Overall mortality was high: 21·4% of patients died during the follow-up period. Death due to thromboembolism occurred in 8·9%, consistent with previously reported mortality rates of around 10% (Andrew et al, 1994; Van Ommen et al, 2001). The predominance of congenital heart disease and malignancy as underlying diagnoses in those patients who died reflect a poor prognosis group. Excluding these underlying diagnoses, the outcome from PE, in terms of resolution of thrombus and overall survival, was good. The number of deaths due to thromboembolism (8·9%) exceeded that of haemorrhagic complications (3·6%), supporting the role of anticoagulant therapy for PE in childhood.

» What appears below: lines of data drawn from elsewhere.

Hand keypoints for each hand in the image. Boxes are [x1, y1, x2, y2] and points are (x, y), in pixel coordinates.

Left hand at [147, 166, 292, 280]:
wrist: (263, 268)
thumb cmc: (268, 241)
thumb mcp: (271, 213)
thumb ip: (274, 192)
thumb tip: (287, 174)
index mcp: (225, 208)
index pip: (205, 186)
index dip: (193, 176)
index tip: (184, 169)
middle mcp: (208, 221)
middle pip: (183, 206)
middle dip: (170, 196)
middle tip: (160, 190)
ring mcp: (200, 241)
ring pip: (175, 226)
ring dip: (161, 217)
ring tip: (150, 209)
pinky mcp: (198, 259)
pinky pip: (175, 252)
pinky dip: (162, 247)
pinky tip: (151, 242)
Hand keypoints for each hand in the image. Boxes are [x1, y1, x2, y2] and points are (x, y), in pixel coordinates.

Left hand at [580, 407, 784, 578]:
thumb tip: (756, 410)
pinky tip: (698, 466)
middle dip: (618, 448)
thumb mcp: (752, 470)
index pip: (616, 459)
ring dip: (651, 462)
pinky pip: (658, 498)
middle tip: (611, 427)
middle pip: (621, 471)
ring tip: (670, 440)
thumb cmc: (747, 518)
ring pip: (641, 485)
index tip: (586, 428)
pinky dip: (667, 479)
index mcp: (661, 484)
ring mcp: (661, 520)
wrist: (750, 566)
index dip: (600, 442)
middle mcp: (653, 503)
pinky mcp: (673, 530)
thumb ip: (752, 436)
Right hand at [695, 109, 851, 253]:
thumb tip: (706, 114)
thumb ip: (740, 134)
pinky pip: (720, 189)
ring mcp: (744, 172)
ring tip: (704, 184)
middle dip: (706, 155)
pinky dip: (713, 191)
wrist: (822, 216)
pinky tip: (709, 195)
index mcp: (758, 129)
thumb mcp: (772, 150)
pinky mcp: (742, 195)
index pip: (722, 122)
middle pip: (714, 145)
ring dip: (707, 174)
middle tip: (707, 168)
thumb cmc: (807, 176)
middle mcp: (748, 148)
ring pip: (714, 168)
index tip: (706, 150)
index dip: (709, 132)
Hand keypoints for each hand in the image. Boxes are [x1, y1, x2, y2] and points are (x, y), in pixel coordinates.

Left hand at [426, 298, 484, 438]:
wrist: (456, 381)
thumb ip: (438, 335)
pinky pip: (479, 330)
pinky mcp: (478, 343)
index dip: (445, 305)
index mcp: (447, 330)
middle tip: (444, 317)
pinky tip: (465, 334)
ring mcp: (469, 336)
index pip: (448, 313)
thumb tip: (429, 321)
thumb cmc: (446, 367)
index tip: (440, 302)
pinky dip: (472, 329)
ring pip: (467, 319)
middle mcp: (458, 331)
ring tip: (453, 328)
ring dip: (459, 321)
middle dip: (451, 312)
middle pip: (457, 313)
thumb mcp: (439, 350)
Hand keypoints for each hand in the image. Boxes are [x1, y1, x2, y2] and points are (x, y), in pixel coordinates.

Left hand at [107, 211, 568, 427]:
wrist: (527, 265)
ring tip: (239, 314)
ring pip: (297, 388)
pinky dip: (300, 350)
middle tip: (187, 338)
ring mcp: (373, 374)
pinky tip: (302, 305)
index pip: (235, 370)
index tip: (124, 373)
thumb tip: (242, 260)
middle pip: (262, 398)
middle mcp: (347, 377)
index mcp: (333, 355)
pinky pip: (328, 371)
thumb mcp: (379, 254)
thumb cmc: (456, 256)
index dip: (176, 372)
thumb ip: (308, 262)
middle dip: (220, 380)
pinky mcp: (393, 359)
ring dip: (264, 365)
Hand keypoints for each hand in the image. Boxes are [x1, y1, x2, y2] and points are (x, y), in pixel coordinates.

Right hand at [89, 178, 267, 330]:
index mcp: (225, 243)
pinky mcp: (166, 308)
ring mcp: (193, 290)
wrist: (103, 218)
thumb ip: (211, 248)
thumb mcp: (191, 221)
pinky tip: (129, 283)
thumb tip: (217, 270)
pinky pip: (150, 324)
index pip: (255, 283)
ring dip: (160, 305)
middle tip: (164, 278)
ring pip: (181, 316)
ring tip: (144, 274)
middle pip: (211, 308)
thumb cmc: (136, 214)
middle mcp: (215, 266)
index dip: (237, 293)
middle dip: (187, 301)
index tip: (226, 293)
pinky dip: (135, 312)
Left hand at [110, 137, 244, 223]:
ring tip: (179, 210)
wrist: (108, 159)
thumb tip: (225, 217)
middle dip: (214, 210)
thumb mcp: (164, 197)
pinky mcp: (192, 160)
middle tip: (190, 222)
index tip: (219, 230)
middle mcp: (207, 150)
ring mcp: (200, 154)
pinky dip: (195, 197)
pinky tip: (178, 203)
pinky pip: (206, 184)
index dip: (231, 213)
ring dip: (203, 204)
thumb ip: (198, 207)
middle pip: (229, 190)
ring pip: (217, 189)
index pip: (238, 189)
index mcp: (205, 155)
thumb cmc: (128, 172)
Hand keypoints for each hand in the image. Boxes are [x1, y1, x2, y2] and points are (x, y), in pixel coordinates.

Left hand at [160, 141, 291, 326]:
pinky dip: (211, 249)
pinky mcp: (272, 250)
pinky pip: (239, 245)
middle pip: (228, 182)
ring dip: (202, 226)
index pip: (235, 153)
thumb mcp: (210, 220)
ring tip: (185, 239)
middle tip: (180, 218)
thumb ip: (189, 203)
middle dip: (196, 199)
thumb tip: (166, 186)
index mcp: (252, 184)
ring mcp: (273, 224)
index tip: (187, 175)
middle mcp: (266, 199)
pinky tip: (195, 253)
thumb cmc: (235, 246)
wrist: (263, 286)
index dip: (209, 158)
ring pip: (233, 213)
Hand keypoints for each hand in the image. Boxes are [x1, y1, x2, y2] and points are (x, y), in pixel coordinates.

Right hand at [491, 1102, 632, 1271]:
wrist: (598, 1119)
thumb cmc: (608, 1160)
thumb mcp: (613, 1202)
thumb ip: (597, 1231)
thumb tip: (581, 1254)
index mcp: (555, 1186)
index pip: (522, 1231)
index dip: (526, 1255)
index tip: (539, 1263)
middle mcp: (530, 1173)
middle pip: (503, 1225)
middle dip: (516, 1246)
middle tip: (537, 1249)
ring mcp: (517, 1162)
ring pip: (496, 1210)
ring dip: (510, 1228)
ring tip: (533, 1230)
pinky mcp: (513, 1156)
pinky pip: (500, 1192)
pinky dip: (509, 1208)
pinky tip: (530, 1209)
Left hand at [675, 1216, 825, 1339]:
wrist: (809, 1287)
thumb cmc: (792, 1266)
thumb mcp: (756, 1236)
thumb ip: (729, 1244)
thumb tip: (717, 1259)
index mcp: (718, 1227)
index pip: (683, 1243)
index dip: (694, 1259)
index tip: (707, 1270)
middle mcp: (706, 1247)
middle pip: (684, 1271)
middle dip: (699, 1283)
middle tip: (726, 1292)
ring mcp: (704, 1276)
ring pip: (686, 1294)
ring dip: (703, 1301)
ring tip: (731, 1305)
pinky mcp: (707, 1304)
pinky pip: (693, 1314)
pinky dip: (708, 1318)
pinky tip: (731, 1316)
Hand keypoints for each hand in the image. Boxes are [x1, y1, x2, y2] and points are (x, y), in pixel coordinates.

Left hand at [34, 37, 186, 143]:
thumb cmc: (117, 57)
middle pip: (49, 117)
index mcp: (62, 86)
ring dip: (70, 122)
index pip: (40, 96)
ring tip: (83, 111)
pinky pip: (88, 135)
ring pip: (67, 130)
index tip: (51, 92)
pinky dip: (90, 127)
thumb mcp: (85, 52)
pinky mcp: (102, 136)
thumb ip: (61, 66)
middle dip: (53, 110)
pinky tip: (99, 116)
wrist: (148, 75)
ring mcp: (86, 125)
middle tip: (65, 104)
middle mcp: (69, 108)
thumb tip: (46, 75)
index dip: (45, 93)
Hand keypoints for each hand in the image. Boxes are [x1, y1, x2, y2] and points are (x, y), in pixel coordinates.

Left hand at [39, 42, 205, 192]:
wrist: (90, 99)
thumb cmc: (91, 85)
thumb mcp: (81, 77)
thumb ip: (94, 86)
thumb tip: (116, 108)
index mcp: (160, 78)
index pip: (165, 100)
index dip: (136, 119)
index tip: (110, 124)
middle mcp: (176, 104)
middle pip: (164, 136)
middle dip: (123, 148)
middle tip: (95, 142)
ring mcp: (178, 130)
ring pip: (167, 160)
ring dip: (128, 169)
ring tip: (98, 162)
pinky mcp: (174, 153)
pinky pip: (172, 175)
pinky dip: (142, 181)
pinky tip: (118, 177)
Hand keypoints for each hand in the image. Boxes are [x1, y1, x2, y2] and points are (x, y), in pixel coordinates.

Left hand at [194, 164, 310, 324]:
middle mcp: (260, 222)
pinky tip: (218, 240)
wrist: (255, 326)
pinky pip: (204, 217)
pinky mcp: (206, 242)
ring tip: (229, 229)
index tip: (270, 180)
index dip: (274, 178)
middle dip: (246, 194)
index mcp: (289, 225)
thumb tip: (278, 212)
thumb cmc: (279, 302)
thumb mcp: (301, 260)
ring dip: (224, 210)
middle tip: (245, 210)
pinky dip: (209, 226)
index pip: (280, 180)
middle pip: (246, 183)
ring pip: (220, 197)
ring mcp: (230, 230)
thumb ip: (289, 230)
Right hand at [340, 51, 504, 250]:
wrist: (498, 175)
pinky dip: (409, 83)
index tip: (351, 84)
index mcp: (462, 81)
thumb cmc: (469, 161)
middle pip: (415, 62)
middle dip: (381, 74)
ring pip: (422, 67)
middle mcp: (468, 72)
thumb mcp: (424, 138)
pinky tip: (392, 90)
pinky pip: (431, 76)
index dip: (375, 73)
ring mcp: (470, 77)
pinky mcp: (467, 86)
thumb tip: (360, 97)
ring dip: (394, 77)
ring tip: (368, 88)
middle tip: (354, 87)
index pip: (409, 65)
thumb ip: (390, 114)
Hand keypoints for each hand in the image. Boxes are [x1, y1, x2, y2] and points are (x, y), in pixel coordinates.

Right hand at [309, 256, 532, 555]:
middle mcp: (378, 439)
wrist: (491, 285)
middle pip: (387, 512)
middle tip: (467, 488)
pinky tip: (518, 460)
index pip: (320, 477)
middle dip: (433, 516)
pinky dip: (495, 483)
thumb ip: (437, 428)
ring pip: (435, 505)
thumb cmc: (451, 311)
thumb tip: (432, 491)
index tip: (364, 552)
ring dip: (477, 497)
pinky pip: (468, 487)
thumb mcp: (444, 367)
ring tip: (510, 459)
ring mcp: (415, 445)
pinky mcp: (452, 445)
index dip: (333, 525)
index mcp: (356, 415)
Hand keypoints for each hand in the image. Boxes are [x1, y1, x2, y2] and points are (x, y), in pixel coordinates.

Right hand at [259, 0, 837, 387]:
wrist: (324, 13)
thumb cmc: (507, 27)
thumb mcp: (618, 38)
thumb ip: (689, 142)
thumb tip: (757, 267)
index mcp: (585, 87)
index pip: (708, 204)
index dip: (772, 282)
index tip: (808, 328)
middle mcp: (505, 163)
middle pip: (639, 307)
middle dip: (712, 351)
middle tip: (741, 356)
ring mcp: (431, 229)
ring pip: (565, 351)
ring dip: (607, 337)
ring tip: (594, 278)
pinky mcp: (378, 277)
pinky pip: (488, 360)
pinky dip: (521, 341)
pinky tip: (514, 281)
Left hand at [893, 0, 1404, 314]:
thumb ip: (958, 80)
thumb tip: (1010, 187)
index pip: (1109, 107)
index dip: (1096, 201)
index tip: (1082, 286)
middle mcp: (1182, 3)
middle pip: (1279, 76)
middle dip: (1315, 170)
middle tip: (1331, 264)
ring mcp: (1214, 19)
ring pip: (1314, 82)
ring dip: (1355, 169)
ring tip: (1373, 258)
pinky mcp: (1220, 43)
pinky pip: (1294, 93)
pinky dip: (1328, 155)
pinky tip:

Recurrence of childhood PE
Recurrent VTE occurred in 12·5% of the patients reported in this study. This outlines the importance of identifying patients in whom recurrence is more likely to occur and considering long-term anticoagulation on the basis of the individual’s risk-benefit profile. Those with persisting risk factors, such as malignancy, and those with intermittent risk factors, such as relapsing-remitting nephrotic syndrome or inflammatory bowel disease, are likely to require long-term anticoagulation or at least prophylaxis at times of relapse of their underlying disease. The presence of antiphospholipid antibodies in children with lupus has been linked to a VTE recurrence rate of 31% (Levy et al, 2003) and it was noted that one of our patients with recurrence had persistently positive anticardiolipin antibodies although they did not fit the criteria for lupus. In addition, a further patient had an elevated factor VIII level, also shown to increase risk of recurrent thrombotic events (Goldenberg et al, 2004). These individual features should be taken into account when deciding on an appropriate duration of anticoagulant therapy. Five of the seven patients with recurrence had recurrent PE, resulting in death in two patients, supporting data from adult studies showing that patients with PE as a first event have a higher risk of recurrent PE and death when compared to patients with unselected VTE (Douketis et al, 1998).